Re: [patch 075/200] mm: speedup mremap on 1GB or larger regions

Kalesh Singh <kaleshsingh@xxxxxxxxxx> · Tue, 15 Dec 2020 18:16:18 -0500

On Tue, Dec 15, 2020 at 2:59 PM Linus Torvalds
<torvalds@xxxxxxxxxxxxxxxxxxxx> wrote:
>
> On Mon, Dec 14, 2020 at 7:07 PM Andrew Morton <akpm@xxxxxxxxxxxxxxxxxxxx> wrote:
> >
> > From: Kalesh Singh <kaleshsingh@xxxxxxxxxx>
> > Subject: mm: speedup mremap on 1GB or larger regions
> >
> > Android needs to move large memory regions for garbage collection.  The GC
> > requires moving physical pages of multi-gigabyte heap using mremap.
> > During this move, the application threads have to be paused for
> > correctness.  It is critical to keep this pause as short as possible to
> > avoid jitters during user interaction.
>
> It would have been good to add a pointer to the PMD case we did earlier..
>
> Also, a few comments on the actual performance in practice would be
> nice. Does this actually *trigger* on Android in practice?
>
> I can well imagine the PMD case triggering easily, but are there
> real-life Android loads that really do gigabyte heaps? That sounds a
> bit odd to me.
>
> So I don't have any complaints about the patch, but I just wonder how
> _realistic_ this actually is, particularly the alleged 13x improvement
> in timing...
>
Hi Linus,

The new GC for Android requires moving the Java heap pages to a
separate location during a stop-the-world pause (when application
threads are paused). Once this is done, with the help of userfaultfd,
the heap can be concurrently compacted while application threads are
making progress.

Given that Android apps are highly susceptible to response time, we
need this pause to be as small as possible (not more than a few
microseconds). The dominating factor during this pause is the mremap
operation and therefore this optimization is essential.

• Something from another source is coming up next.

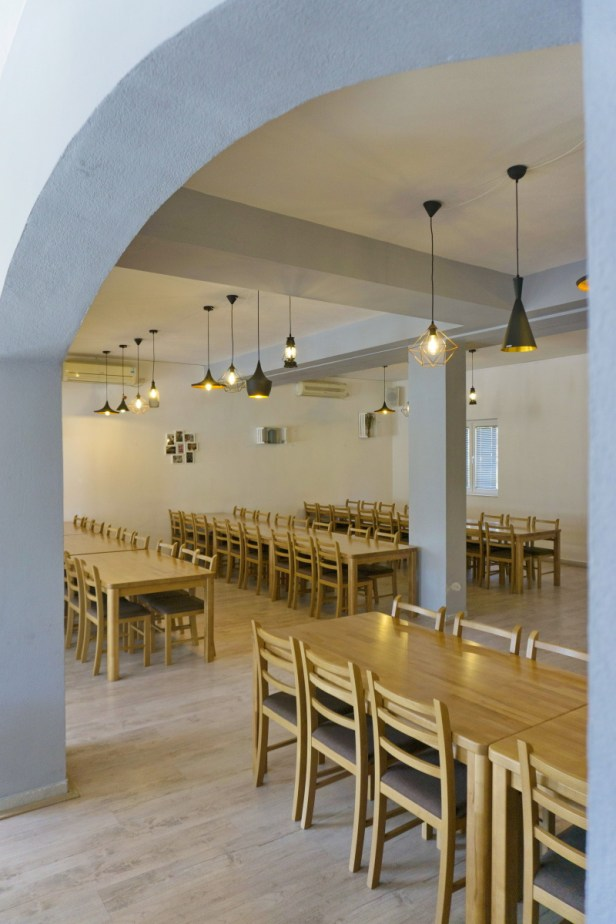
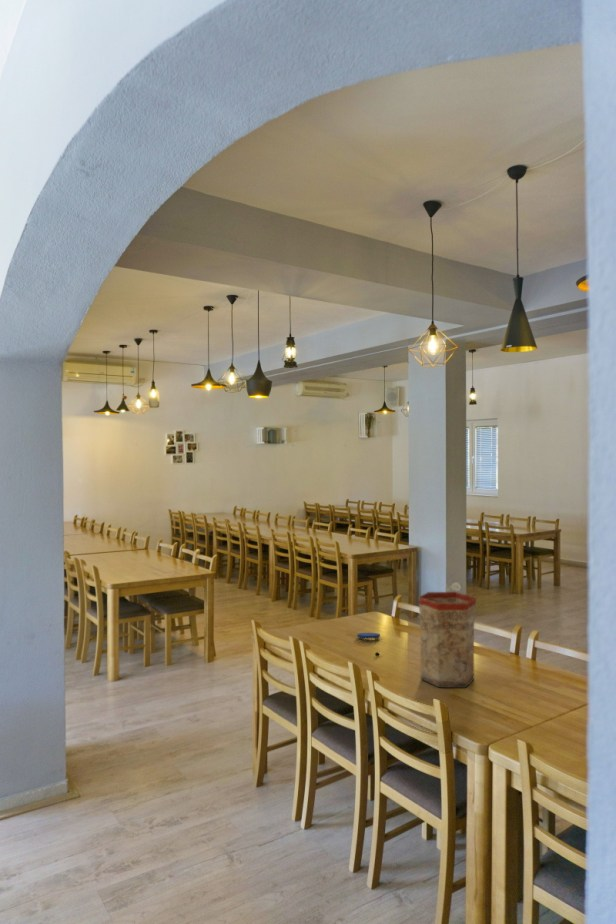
+ vase [417,591,477,689]
+ plate [356,632,381,657]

As of today, the Java heaps on Android are up to 1GB in virtual memory
size. However, the new GC algorithm makes it multi-gigabyte. Even
though the heap consumption in terms of physical memory is not going
to be more than a few hundred MBs, the physical pages will be
scattered across the entire virtual memory range. Therefore, this
optimization will reduce the number of iterations required to finish
the mremap operation.

Example scenario:
Let's say that our heap is 8GB in virtual memory size and 128MB (a
realistic heap occupancy) in physical memory size at the time of a
mremap operation. That means we have 32K 4KB physical pages in there.

A) Worst case scenario: every 4KB physical page is mapped to a unique PMD entry
1) With only the PMD optimization the loop will make 32K iterations.
2) With the PUD optimization the loop will make 8 iterations.

B) Best case scenario: all pages are compacted in one corner of the heap, then
1) With only the PMD optimization the loop will make 64 iterations.
2) With the PUD optimization the loop will make only 1 iteration.

Even in the best case we are reducing the number of iterations by 64x.
The optimization will be useful even if not all of the virtual address
range is mapped.

Thanks,
Kalesh

>              Linus